(Расшифрованный текст страниц)

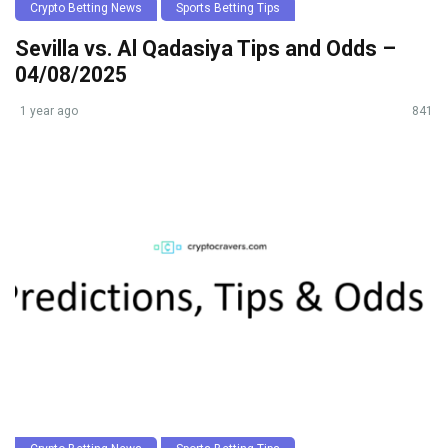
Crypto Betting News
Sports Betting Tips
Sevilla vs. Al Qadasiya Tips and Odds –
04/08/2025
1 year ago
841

==

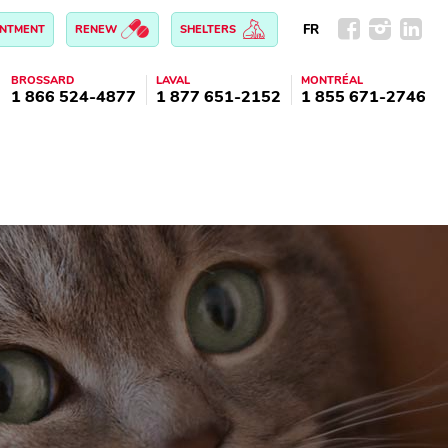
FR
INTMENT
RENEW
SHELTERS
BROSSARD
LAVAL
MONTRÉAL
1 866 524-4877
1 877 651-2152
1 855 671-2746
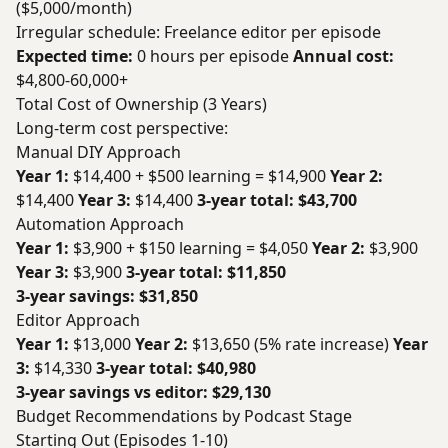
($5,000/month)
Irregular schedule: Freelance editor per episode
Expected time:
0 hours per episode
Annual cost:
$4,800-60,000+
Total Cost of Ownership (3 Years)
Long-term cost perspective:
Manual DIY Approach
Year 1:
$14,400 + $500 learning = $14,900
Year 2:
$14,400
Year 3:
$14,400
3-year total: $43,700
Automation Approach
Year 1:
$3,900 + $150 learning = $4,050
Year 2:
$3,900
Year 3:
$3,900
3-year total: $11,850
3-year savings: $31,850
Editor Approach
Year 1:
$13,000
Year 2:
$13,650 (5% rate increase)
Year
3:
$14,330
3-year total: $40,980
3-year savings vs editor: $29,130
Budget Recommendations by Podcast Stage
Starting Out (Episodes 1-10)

§ НАД ЧЕМ РАБОТАТЬ: Выпишите заново строки записей от строки с «($5,000/month)» до строки с «Starting Out (Episodes 1-10)» включительно, заменив в них «Approach» на «Method» и не меняя ничего другого.

§ ОТВЕТ:
($5,000/month)
Irregular schedule: Freelance editor per episode
Expected time:
0 hours per episode
Annual cost:
$4,800-60,000+
Total Cost of Ownership (3 Years)
Long-term cost perspective:
Manual DIY Method
Year 1:
$14,400 + $500 learning = $14,900
Year 2:
$14,400
Year 3:
$14,400
3-year total: $43,700
Automation Method
Year 1:
$3,900 + $150 learning = $4,050
Year 2:
$3,900
Year 3:
$3,900
3-year total: $11,850
3-year savings: $31,850
Editor Method
Year 1:
$13,000
Year 2:
$13,650 (5% rate increase)
Year
3:
$14,330
3-year total: $40,980
3-year savings vs editor: $29,130
Budget Recommendations by Podcast Stage
Starting Out (Episodes 1-10)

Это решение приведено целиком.